It’s a common scene: desperate parents coaxing an unruly child to cooperate with the promise of a treat or toy. Walk into any superstore, and you’re likely to witness a frazzled mom or dad negotiating for 10 minutes of tantrum-free shopping at the price of a 99-cent Hot Wheel or a cherry Dum Dum. At the time, the stakes don’t seem that high. But they’re higher than we realize.
Many parents feel caught in an endless cycle of child bribery. Although it comes with a stigma and a heaping side of parental guilt, the tactic is commonly used by frustrated moms and dads in times of duress.
Brad Schwall, Ph.D., a certified school counselor and creator of the Cool Kids curriculum, defines bribery as the desperate attempt to get a child to do something by promising a treat if the child does what you want. “Desperate” is the key word. Bribery is never preconceived; rather, bribery happens sporadically in moments of desperation. Parents often make empty threats, along with promises that never come to fruition. When bribery occurs, the focus is on that moment, not long-term goals. While standing in line at the grocery store checkout, a few M&M’s seems like a small price to pay to quiet a wailing child. But will the repercussions last beyond the sugar buzz?
Schwall thinks so. Ultimately, bribery rewards negative behavior by teaching children to focus on material rewards instead of the intrinsic benefits associated with making good choices. It becomes all about the pay-off. “We want our children to learn self-discipline and to make positive choices even without the promise of a material reward,” he says.
Reinforced repeatedly, bribery conditions children to expect a reward for completing basic tasks such as brushing their teeth or taking a bath. When this happens, the child’s focus shifts from a desire to make positive choices for the benefit of himself and his relationships to doing whatever it takes to obtain the toy, treat or extra 10 minutes of TV time.

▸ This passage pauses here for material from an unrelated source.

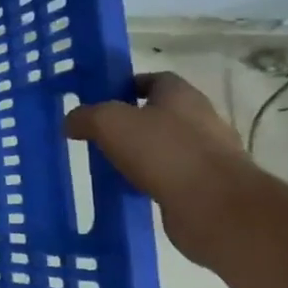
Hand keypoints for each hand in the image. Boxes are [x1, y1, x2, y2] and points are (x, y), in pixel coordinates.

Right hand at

Although a bribe may successfully halt negative behavior in the moment, it does nothing to make the child feel good about himself. The expectations bribery cultivates also tend to grow with time. The piece of candy that once motivated little Johnny to sleep in his own bed translates into dollar bills for completing his homework once he reaches his teens – the ante is continually upped. Extensive use of bribery can also breed an attitude of entitlement, which may be carried well past the terrible twos into adulthood – not an attractive quality for a job-seeking adult.
Bribery vs. positive reinforcement
Sure, most parents would agree that doling out a piece of candy every time a child brushes his teeth is going overboard (not to mention counterproductive). But shouldn’t a child receive some sort of recognition for big accomplishments such as using the toilet three days in a row or earning straight A’s? Absolutely. Positive reinforcement can be a valuable tool when used appropriately. “There is nothing wrong with celebrating achievements,” Schwall says. “We want children to see that making good choices is positive. But be careful how it is done.”
The problem is that the line between bribery and positive reinforcement is sometimes fuzzy. Whereas bribery often occurs in times of distress, positive reinforcement requires forethought and planning. “When you clean your room three days in a row you can rent a movie” translates differently from “If you clean your room I will let you rent a movie.” The “when” and the “if” are key. “Bribes are short-term solutions and involve no consistent plan,” Schwall says. “Positive reinforcement includes a specific, long-term achievable goal for behavior. And the reward is directly linked to the desirable behavior.”
If the goal is getting dressed by a certain time for school each day, set a goal for three mornings in a row. When that goal is reached, allow a special trip for ice cream. Just make sure that goal is achievable and the reward is created with purpose and doled out intentionally. Talk to your child about why he’s receiving the special treat, putting an emphasis on the nonmaterial benefits of making smart choices. “Our focus needs to be on the natural positive consequences and the intrinsic value of following directions and making positive choices,” Schwall says.
Also, remember that the best reward you can give a child is your love and attention; strive to make this the positive reinforcement your kid craves. Rewards that come in the shape of hugs and kind words will be more beneficial to both of you in the long run. “Attention is something we always have on hand,” Schwall says, “and attention shows the child appreciation and respect as opposed to teaching that you get things when you do things right.”
Breaking the habit
For those caught in a cycle of bribery, the habit may seem like an impossible one to break. To start, parents should collectively agree on a plan of action. Consistency is key; it is crucial that parents act in harmony. Determine your expectations ahead of time and communicate these expectations to your children. In moments of temptation, when your child is screaming and the Hot Wheel is beckoning, check yourself. If you’re feeling flustered, anxious and desperate, you are on your way to committing child bribery.
Schwall stresses that discipline takes time and commitment. “So many times parents are just going moment to moment instead of thinking of discipline as a relationship,” he says. “When we get in trouble with empty threats and bribes, we aren’t being intentional enough in understanding that teaching our children is a process.”
Eventually, as better choices and good behavior become habit, slowly phase out traditional rewards. With time, your child will opt to make good choices because of how it makes him feel, not what it gets him. Your wallet – and your child’s dentist – will thank you.